Dataset section:
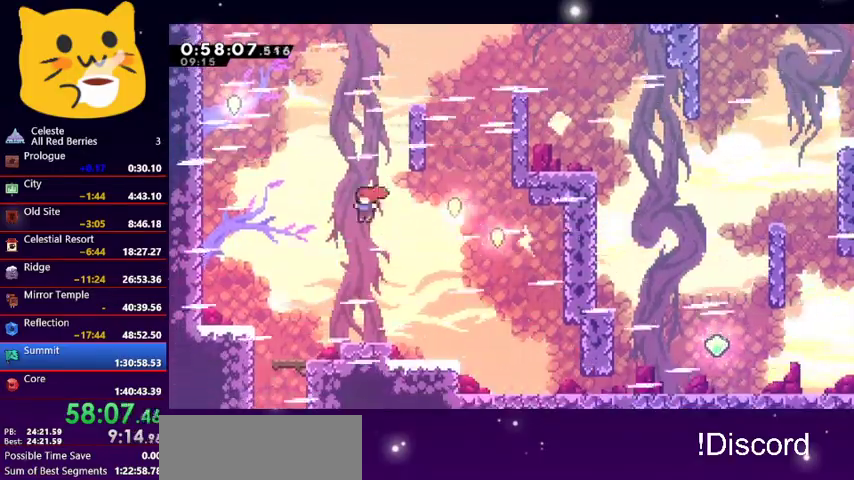
{"keys": ["grab", "left", "up"], "events": [[167, "dash", "down"], [300, "dash", "up"], [300, "grab", "down"]]}
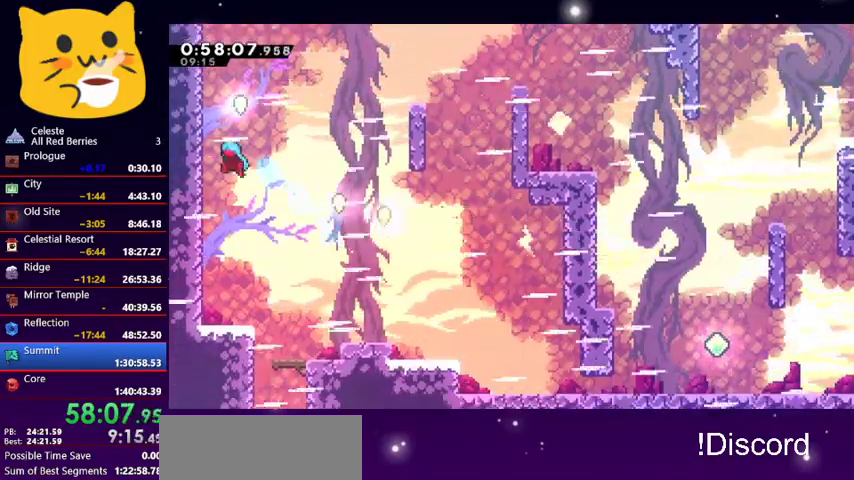
{"keys": ["jump1", "left"], "events": [[67, "grab", "up"], [100, "jump1", "down"], [100, "left", "up"], [100, "up", "up"], [200, "left", "down"]]}
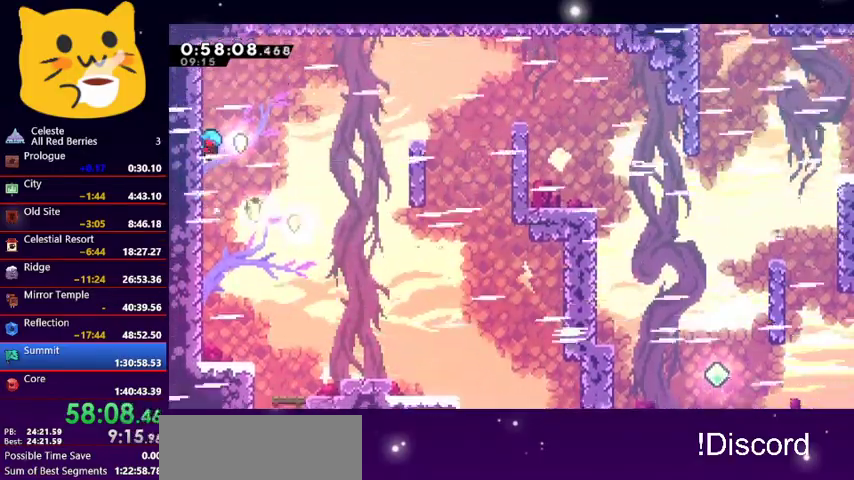
{"keys": ["jump1"], "events": [[33, "jump1", "up"], [133, "left", "up"], [267, "pause", "down"], [333, "down", "down"], [367, "pause", "up"], [400, "jump1", "down"], [467, "down", "up"]]}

Exercise description: The listing above is to be written out again exactly, with its pictures omitted.

Solution to this task:
{"keys": ["grab", "left", "up"], "events": [[167, "dash", "down"], [300, "dash", "up"], [300, "grab", "down"]]}
{"keys": ["jump1", "left"], "events": [[67, "grab", "up"], [100, "jump1", "down"], [100, "left", "up"], [100, "up", "up"], [200, "left", "down"]]}
{"keys": ["jump1"], "events": [[33, "jump1", "up"], [133, "left", "up"], [267, "pause", "down"], [333, "down", "down"], [367, "pause", "up"], [400, "jump1", "down"], [467, "down", "up"]]}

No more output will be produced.